▸ Required action
Return every record exactly as written.

[Stored data]
((

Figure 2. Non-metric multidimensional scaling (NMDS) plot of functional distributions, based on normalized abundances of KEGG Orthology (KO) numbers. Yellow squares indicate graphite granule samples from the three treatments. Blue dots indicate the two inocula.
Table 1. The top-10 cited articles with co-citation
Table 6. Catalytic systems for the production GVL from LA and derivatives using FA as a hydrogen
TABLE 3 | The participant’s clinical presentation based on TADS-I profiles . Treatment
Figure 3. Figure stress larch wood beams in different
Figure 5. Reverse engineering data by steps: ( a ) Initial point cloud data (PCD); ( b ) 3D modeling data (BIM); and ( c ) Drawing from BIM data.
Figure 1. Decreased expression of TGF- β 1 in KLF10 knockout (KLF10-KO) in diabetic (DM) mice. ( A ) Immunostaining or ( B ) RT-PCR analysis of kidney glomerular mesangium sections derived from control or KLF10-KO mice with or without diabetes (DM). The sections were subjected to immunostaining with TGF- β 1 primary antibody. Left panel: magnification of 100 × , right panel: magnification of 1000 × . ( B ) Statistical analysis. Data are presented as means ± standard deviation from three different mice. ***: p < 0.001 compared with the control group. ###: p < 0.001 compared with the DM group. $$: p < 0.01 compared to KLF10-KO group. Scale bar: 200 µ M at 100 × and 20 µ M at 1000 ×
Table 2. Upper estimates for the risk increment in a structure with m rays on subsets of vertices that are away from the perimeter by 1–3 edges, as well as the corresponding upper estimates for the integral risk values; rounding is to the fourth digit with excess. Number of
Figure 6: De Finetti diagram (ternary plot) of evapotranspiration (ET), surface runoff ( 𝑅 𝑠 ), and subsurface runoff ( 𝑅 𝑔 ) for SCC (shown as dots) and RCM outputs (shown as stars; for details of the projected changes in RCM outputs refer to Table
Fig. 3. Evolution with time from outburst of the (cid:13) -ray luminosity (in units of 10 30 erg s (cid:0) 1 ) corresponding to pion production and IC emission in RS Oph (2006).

))

▸ Result of this exercise
Figure 2. Non-metric multidimensional scaling (NMDS) plot of functional distributions, based on normalized abundances of KEGG Orthology (KO) numbers. Yellow squares indicate graphite granule samples from the three treatments. Blue dots indicate the two inocula.
Table 1. The top-10 cited articles with co-citation
Table 6. Catalytic systems for the production GVL from LA and derivatives using FA as a hydrogen
TABLE 3 | The participant’s clinical presentation based on TADS-I profiles . Treatment
Figure 3. Figure stress larch wood beams in different
Figure 5. Reverse engineering data by steps: ( a ) Initial point cloud data (PCD); ( b ) 3D modeling data (BIM); and ( c ) Drawing from BIM data.
Figure 1. Decreased expression of TGF- β 1 in KLF10 knockout (KLF10-KO) in diabetic (DM) mice. ( A ) Immunostaining or ( B ) RT-PCR analysis of kidney glomerular mesangium sections derived from control or KLF10-KO mice with or without diabetes (DM). The sections were subjected to immunostaining with TGF- β 1 primary antibody. Left panel: magnification of 100 × , right panel: magnification of 1000 × . ( B ) Statistical analysis. Data are presented as means ± standard deviation from three different mice. ***: p < 0.001 compared with the control group. ###: p < 0.001 compared with the DM group. $$: p < 0.01 compared to KLF10-KO group. Scale bar: 200 µ M at 100 × and 20 µ M at 1000 ×
Table 2. Upper estimates for the risk increment in a structure with m rays on subsets of vertices that are away from the perimeter by 1–3 edges, as well as the corresponding upper estimates for the integral risk values; rounding is to the fourth digit with excess. Number of
Figure 6: De Finetti diagram (ternary plot) of evapotranspiration (ET), surface runoff ( 𝑅 𝑠 ), and subsurface runoff ( 𝑅 𝑔 ) for SCC (shown as dots) and RCM outputs (shown as stars; for details of the projected changes in RCM outputs refer to Table
Fig. 3. Evolution with time from outburst of the (cid:13) -ray luminosity (in units of 10 30 erg s (cid:0) 1 ) corresponding to pion production and IC emission in RS Oph (2006).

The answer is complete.